Faleceu ontem, aos 65 anos, Artur Ortiz de Araújo. Vinha de uma longa enfermidade cardíaca, com meses seguidos de internação. Estava na fila para o transplante de coração. A vida, aos seus olhos, estava perdendo energia, graça e sentido.
Eu o conheci há muito tempo. Não me recordo exatamente se nosso primeiro contato foi em 1977 ou 1978. Ambos, muito jovens, éramos militantes da resistência à ditadura e participávamos intensamente do movimento estudantil. Um pouco mais velho, ele já era universitário. Eu ainda estava no ensino médio.
Logo ficamos amigos, além de camaradas. Aproximavam-nos as ideias e valores da tradição comunista, mas também a paixão por romances policiais e a literatura brasileira.
Artur, que naquela época também se chamava Otávio, tinha o dom de rir de si próprio, e de nós mesmos, o que sempre me pareceu um traço essencial de inteligência.
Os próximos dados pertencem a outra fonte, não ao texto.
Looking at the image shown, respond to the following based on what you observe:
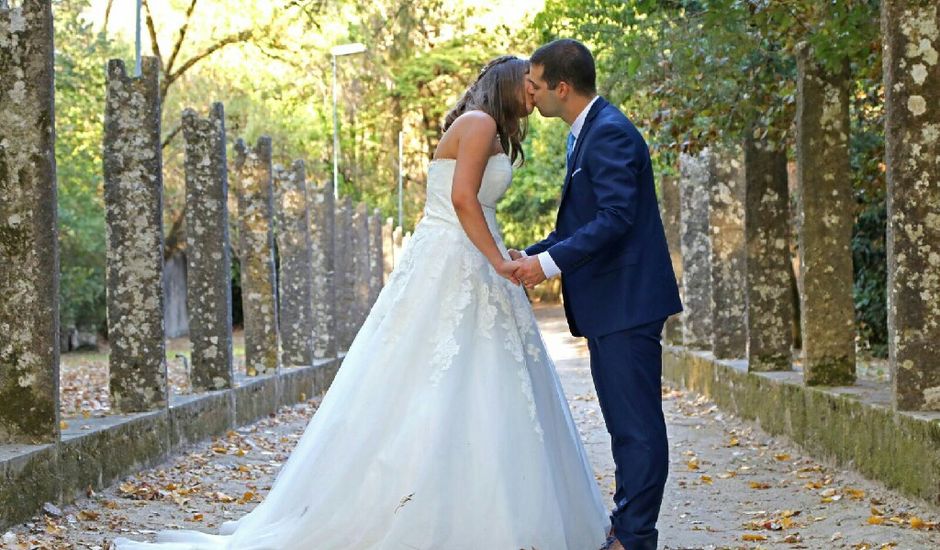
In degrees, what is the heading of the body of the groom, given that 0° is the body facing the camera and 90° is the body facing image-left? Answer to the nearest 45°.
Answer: approximately 90°

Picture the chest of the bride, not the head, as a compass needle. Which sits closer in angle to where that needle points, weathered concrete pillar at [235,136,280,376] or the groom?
the groom

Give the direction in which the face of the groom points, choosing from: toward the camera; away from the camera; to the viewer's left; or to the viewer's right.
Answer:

Não é muito sério quem se leva muito a sério.
Imensamente culto e sarcástico, era capaz de ouvir os demais e repensar suas próprias certezas, apesar de afirmá-las, quase sempre, como se fossem conclusões derradeiras.
Não gostava das tarefas práticas da militância e frequentemente se desanimava com a pressão que esse tipo de missão acarreta. Ainda assim, nunca fugia de suas obrigações, mesmo que preferisse os momentos de elaboração e polêmica.
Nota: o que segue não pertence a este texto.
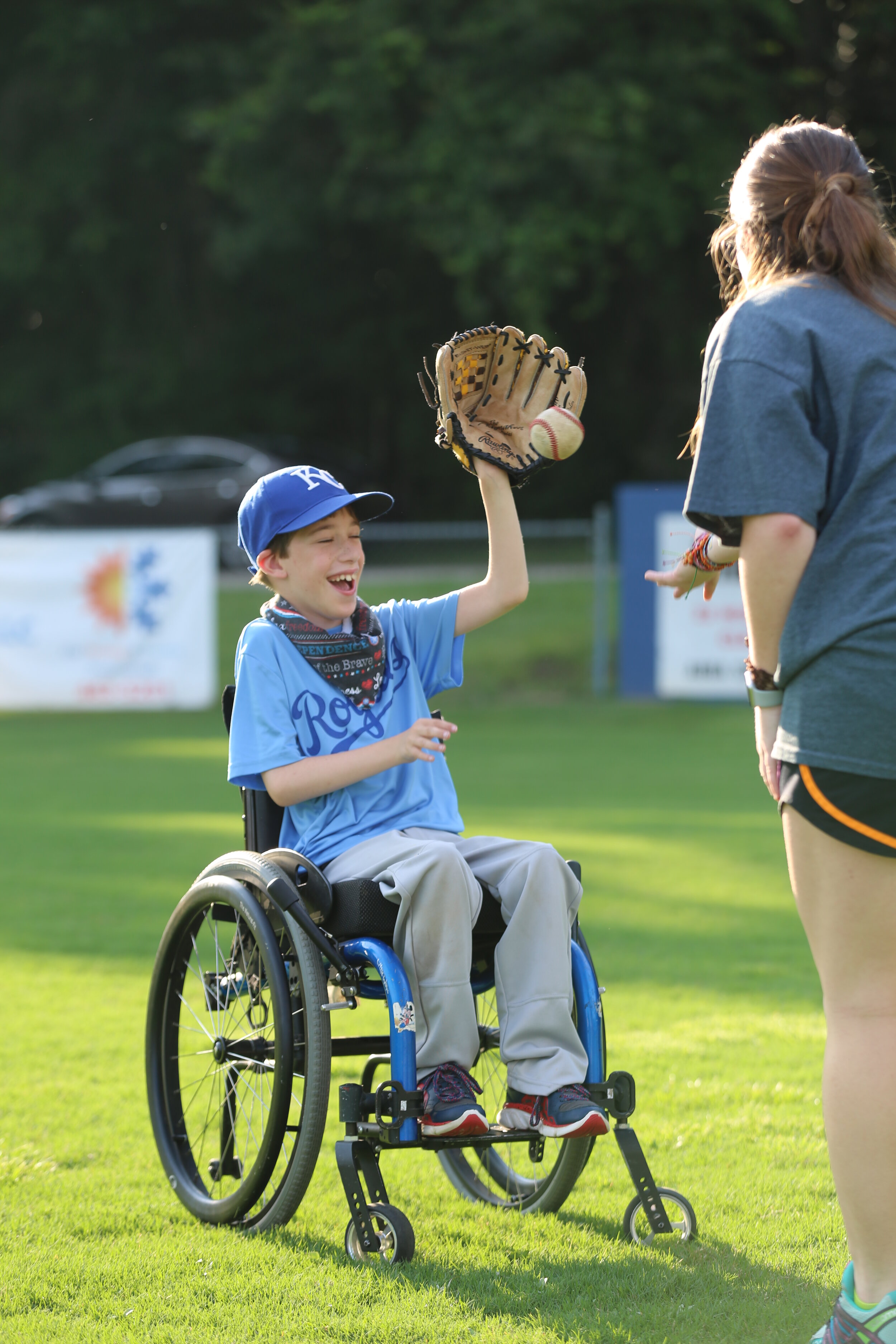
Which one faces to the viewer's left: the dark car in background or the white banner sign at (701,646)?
the dark car in background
Tivemos nossas encrencas, rupturas e reconciliações. Houve momentos nos quais divergíamos e outros em que éramos quase irmãos siameses. Ao longo de cinco décadas, às vezes nos distanciamos, para nos juntarmos novamente em seguida.
Artur era um grande cozinheiro, acho até que poderia ter sido um renomado chefe. Ao redor de seus pratos, amigos se reuniam para conversar e rir.
Na trajetória profissional, depois de abandonar a engenharia na Poli, sem se formar, dedicou-se à hotelaria e ao turismo. Comandou importantes hotéis e foi diretor da Embratur, já no governo Lula, além de integrar conselhos de várias empresas e ter trabalhado na Prefeitura de Santos, na gestão de David Capistrano Filho.
Consultor sindical e analista de mão cheia, animou muitas plateias e coletivos com suas opiniões ferinas, comumente chocantes pelo realismo e assertividade.
Ultimamente trabalhava na Fundação Perseu Abramo, desempenhando várias e simultâneas tarefas, embora a condição física já fosse precária.
Por onde passou, com quem andou, invariavelmente demonstrou ser um revolucionário comprometido, um intelectual refinado, um bom camarada, um grande e solidário amigo.
Artur Ortiz de Araújo, presente. Agora e sempre!
Seu velório será nesta terça-feira (13/06) das 18h às 20h30, na avenida Pacaembu 1254, Pacaembu, São Paulo.